Tips for Getting the Best Results
A few practices make text comparison faster and more accurate.
- Normalize line endings before comparing: If one text came from Windows (CRLF line endings) and the other from Linux or Mac (LF), every line may show as changed even when the content is identical. Paste both texts through a plain text editor that normalizes line endings, or use the tool's trim behavior which handles common whitespace differences.
- Use Side-by-Side View for prose: For documents, articles, or contracts, the Side-by-Side View is easier to read because you can see both versions of a changed paragraph simultaneously. Switch to Unified View when looking at code or configuration files where the + and - prefix format is more familiar.
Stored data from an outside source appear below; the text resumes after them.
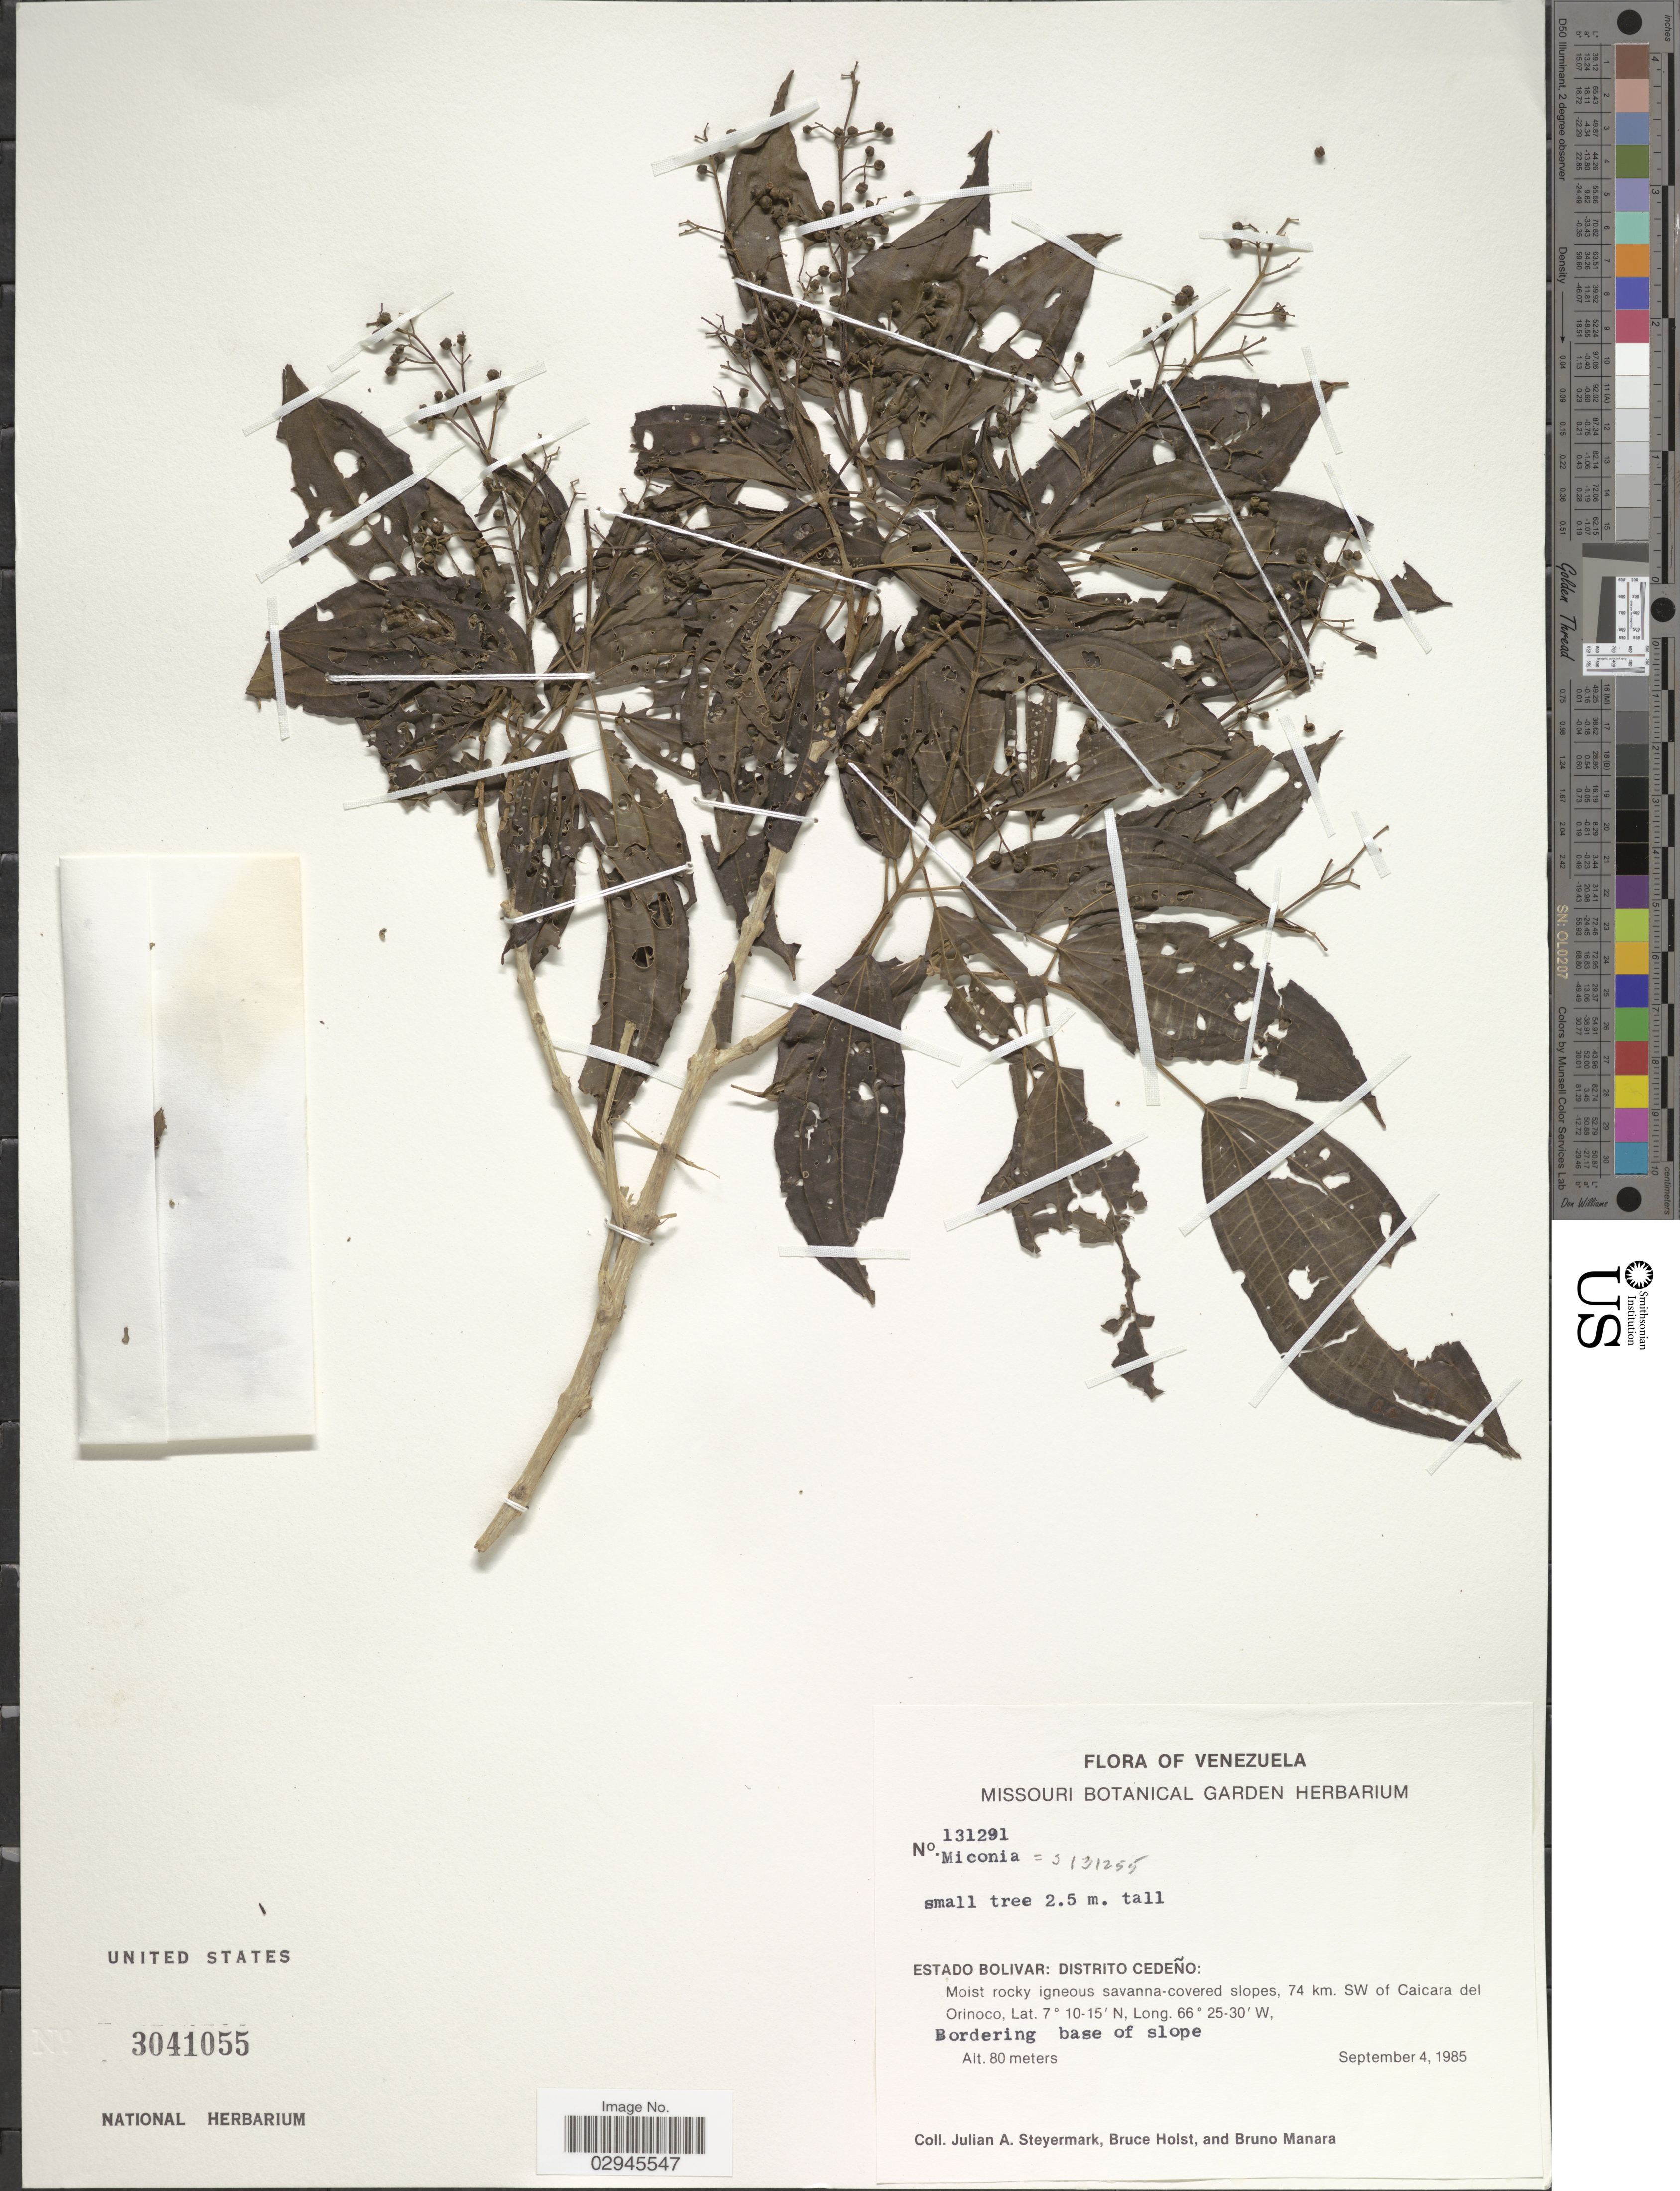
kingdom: Plantae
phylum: Tracheophyta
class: Magnoliopsida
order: Myrtales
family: Melastomataceae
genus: Miconia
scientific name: Miconia sp.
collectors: J. Steyermark, B. Holst & B. Manara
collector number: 131291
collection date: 1985-09-04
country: Venezuela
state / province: Bolivar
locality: Distrito Cedeño: 74 km. SW of Caicara del Orinoco. Bordering base of slope.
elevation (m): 80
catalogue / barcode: US 3041055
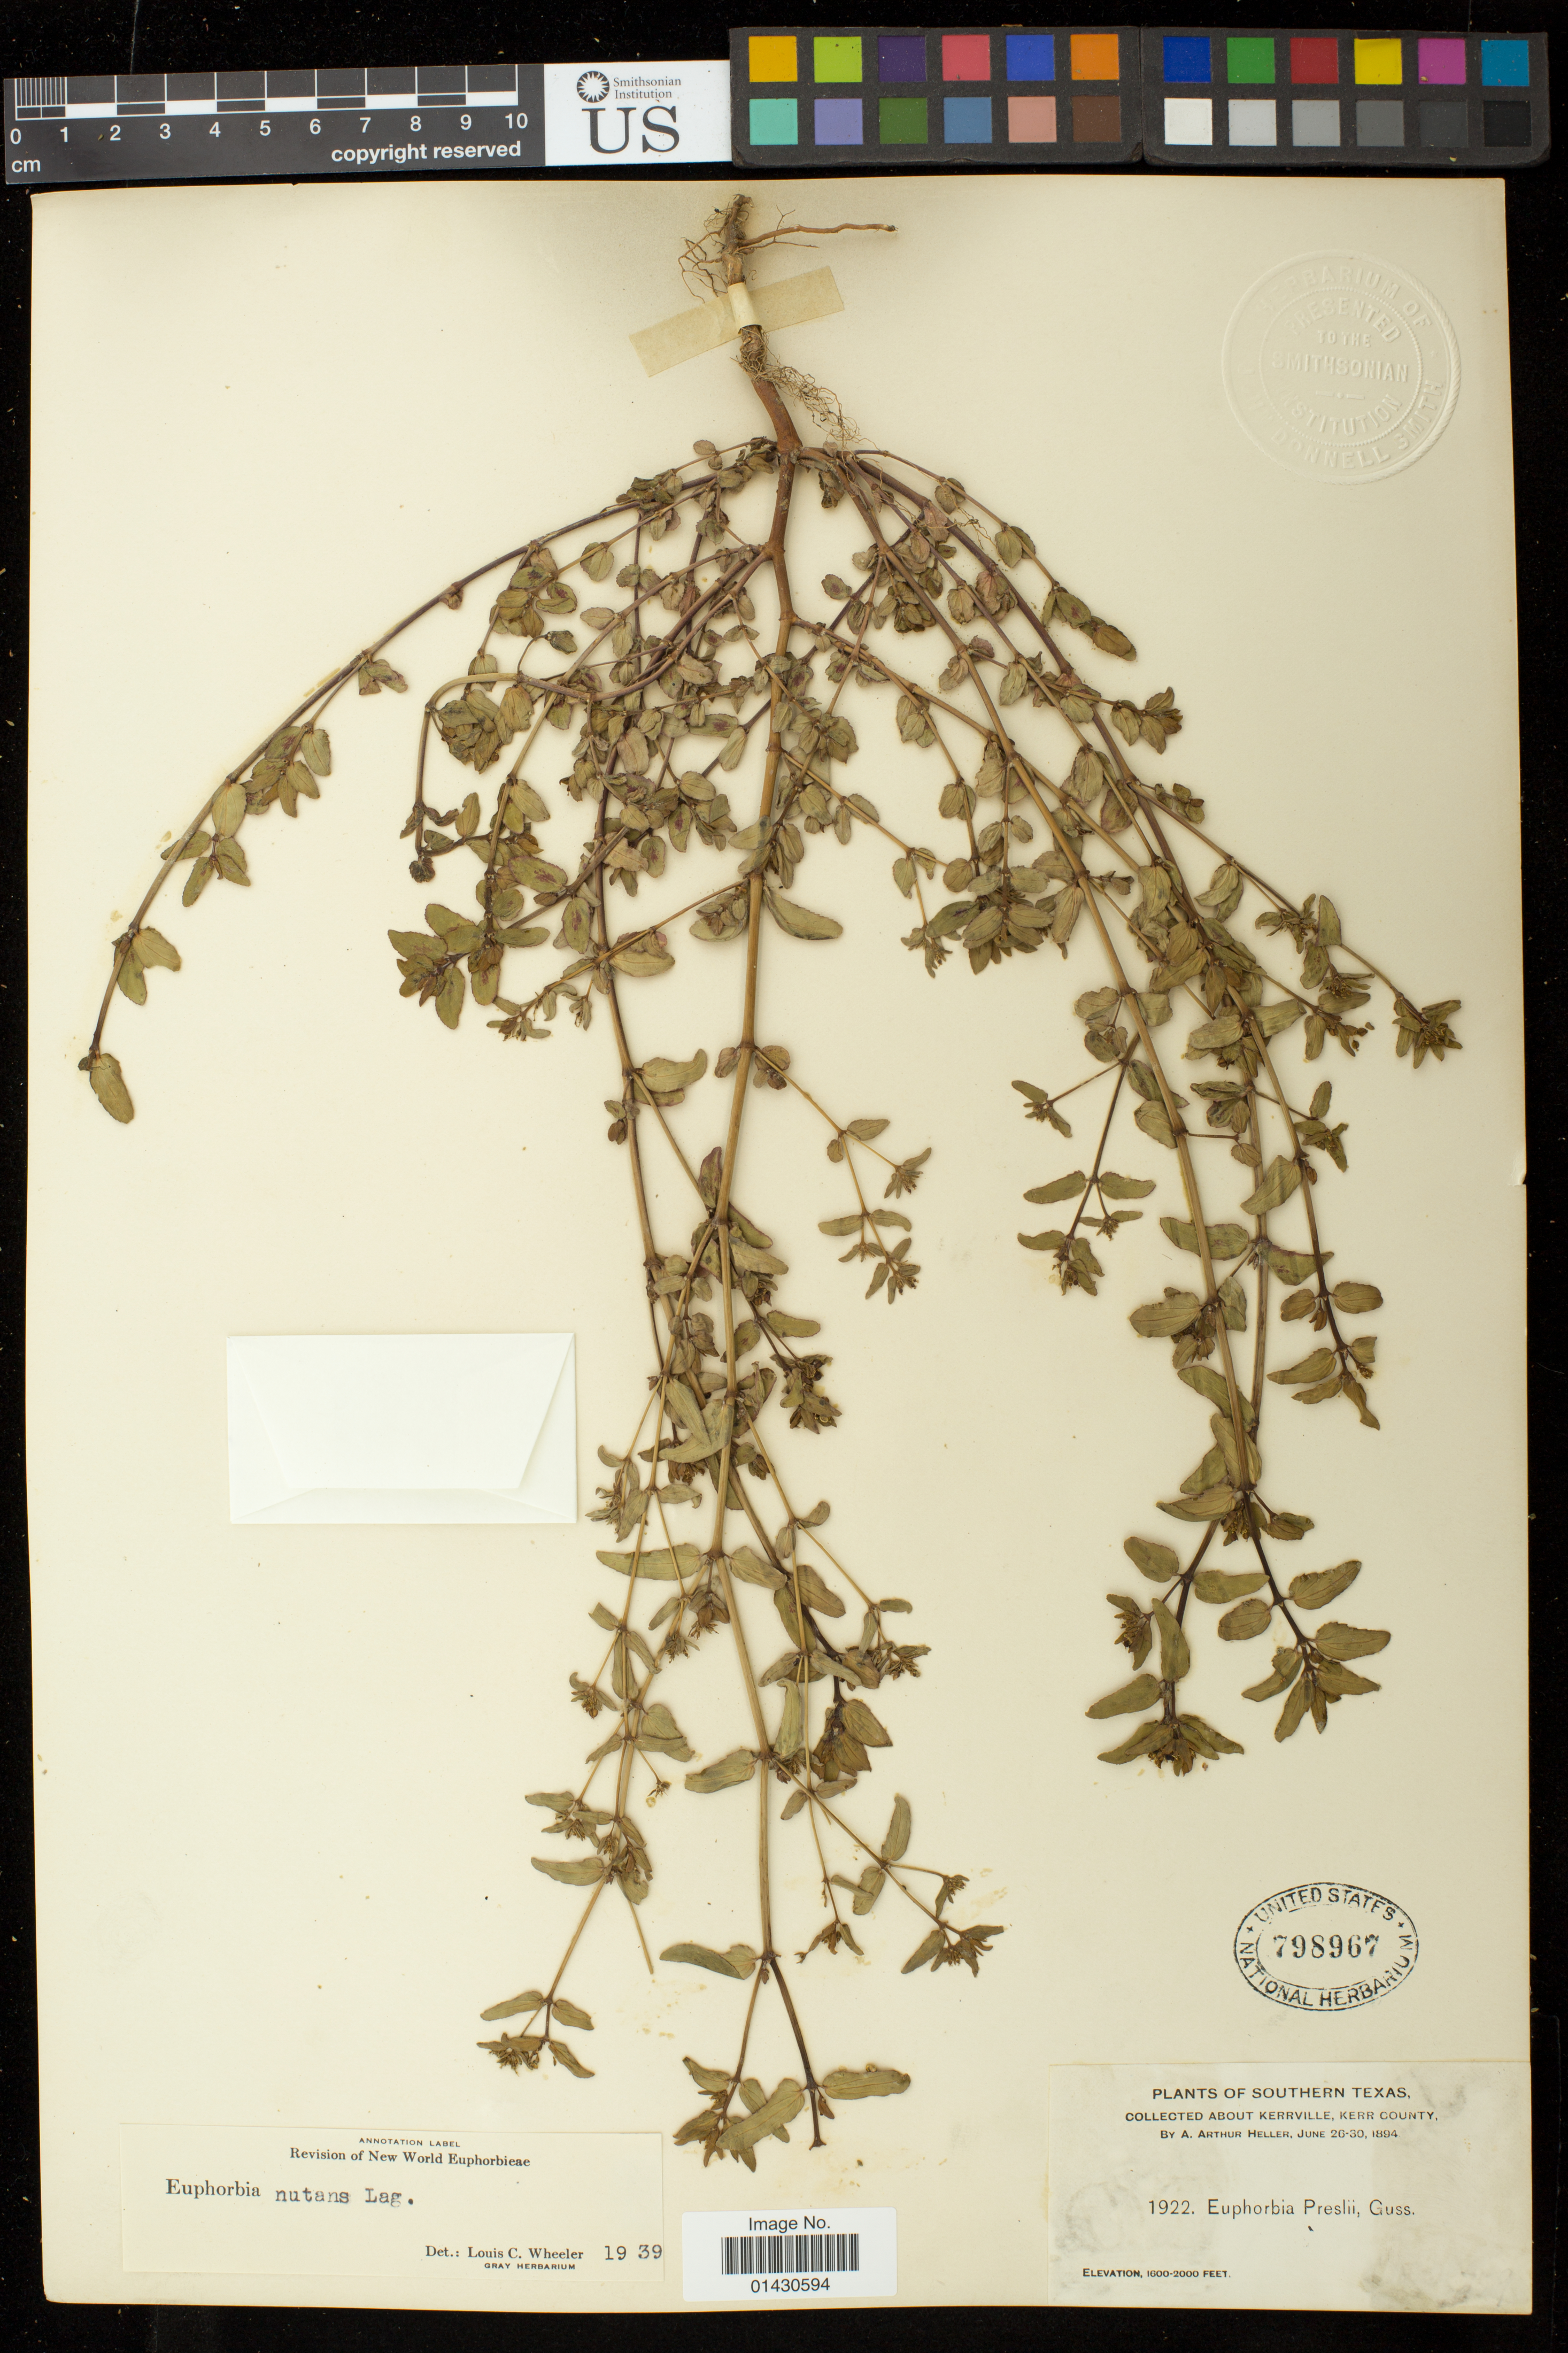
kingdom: Plantae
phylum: Tracheophyta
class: Magnoliopsida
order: Malpighiales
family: Euphorbiaceae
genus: Euphorbia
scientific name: Euphorbia maculata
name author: L.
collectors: A. A. Heller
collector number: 1922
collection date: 1894-06-26/1894-06-30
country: United States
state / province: Texas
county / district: Kerr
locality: Kerrville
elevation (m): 488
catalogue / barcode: US 798967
- Compare sections, not entire large files: For very large texts (thousands of lines), the LCS algorithm switches to a faster linear comparison mode. For the most accurate diff on large files, consider breaking them into logical sections (e.g., by chapter or function) and comparing each section separately.
- Paste code without syntax highlighting: Copy code as plain text from your editor (not from a rendered HTML page) to avoid hidden HTML tags or invisible formatting characters appearing in the diff as spurious changes.
- Check the stats first: Before reading every line of a long diff, glance at the stats bar. If it shows only 2 lines changed out of 500 unchanged, you know the texts are nearly identical and you can focus your attention quickly.
Why Use a Text Diff Checker Online
A browser-based text diff checker online requires no installation, no command-line tools, and no Git knowledge. You don't need to be a developer to compare two texts — just paste and click. The entire comparison runs in your browser using JavaScript, so your text is never uploaded to any server and remains completely private. There's no file size limit imposed by server quotas, no account required, and no limit on how many comparisons you run.
Developers benefit by using it as a quick sanity check without opening a terminal. Non-technical users benefit because the visual color coding makes changes immediately obvious without needing to know diff syntax. Legal, editorial, and content teams find it practical for reviewing document revisions in a familiar browser interface.